On Sunday it was at the recently refurbished bandstand in Queen's Park which is now called the Queen's Park Arena. Bandstands presumably sound a bit old-fashioned. It was cleaned up, not by the council, but a group of local volunteers, and the lunchtime concert attracted over 200 people, some of whom wisely carried cushions to cushion their backsides. I'm no expert on bandstands, but I think the broad shallow steps were designed for people to park their deck-chairs on.
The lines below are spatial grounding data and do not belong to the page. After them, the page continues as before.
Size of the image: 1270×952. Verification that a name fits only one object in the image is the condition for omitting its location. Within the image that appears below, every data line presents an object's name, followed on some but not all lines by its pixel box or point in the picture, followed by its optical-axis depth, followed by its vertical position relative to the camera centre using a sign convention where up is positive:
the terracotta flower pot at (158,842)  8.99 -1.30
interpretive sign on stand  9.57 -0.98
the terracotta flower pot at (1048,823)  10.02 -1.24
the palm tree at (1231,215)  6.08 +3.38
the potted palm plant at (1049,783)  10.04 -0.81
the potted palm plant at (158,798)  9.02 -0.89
To sit without deck-chair on the hard concrete with little room down to the next step, leaves you stumbling drunkenly around afterwards as the circulation slowly seeps back when you uncurl your stiffened limbs.

Ruth was delightful as the vulnerable and self-deluded Butterfly, her voice tremulous when expecting the return of the cad Pinkerton, yet soaring when she showed her determination to save her son, if not herself. "A woman who loved too deeply with a man whose passions were so shallow," recounted the narrator. The crowd was hushed by the performance, apart from when a very young girl shouted out: "Why is she singing again?" The little girl's mother gave the universal reply of all mothers: "Shoosh."
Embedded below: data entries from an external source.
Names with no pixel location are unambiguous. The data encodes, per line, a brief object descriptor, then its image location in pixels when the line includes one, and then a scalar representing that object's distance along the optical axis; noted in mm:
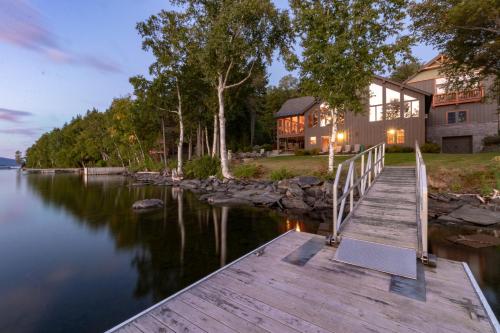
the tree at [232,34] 17141
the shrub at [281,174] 15756
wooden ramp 4488
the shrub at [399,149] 21844
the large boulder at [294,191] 12655
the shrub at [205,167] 22609
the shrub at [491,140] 21703
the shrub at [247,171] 18316
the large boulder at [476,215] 8750
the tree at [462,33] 11984
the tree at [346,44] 13055
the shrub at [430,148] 20672
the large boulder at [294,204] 11939
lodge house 22719
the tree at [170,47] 21891
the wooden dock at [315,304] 2930
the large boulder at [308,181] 13367
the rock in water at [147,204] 13367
When Butterfly brandished the blade towards the end of the show a little boy at the front returned to his mother afterwards and told her authoritatively: "It was a toy knife." So much knowledge of weaponry in one so young.

It's a shame that anyone would think of opera as being elitist. I was introduced to it by the STUC when I was but a mere industrial reporter, and the trade union movement had taken over a performance of Leonard Bernstein's Candide at Glasgow's Theatre Royal to encourage the workers to attend opera. The brilliant theatre director Jonathan Miller came to a press conference to explain the admittedly complicated Candide to the assembled industrial reporters who, used to simply asking: "Are you going on strike?" and "How much money are you after?" to various union leaders, were struggling to follow the twisting explanations of Miller. So I went to the show to see what Miller was talking about. Leonard Bernstein himself was there, a camel-haired coat casually thrown over his shoulders - he's the only person I've met who can carry off that look - and a fag constantly in his hand.

The desperate show-offs gathered round him in the foyer, moths around a single light-bulb, calling him Lenny as if the New York-based composer called into Cowcaddens every other weekend. The show itself was magical. I mean, you have an orchestra of over 40 musicians, a chorus of over 40 singers, and another 10 or so principal singers. Over 100 people performing for you. I've been at football matches where the crowd was smaller than that.

No wonder Scottish Opera costs the Government a lot of money. But when the first chords of the overture strike up and you lose yourself in the music, the singing and the story, it really is worth every penny. Take Butterfly's advice. Have a stab at it if you've never been before.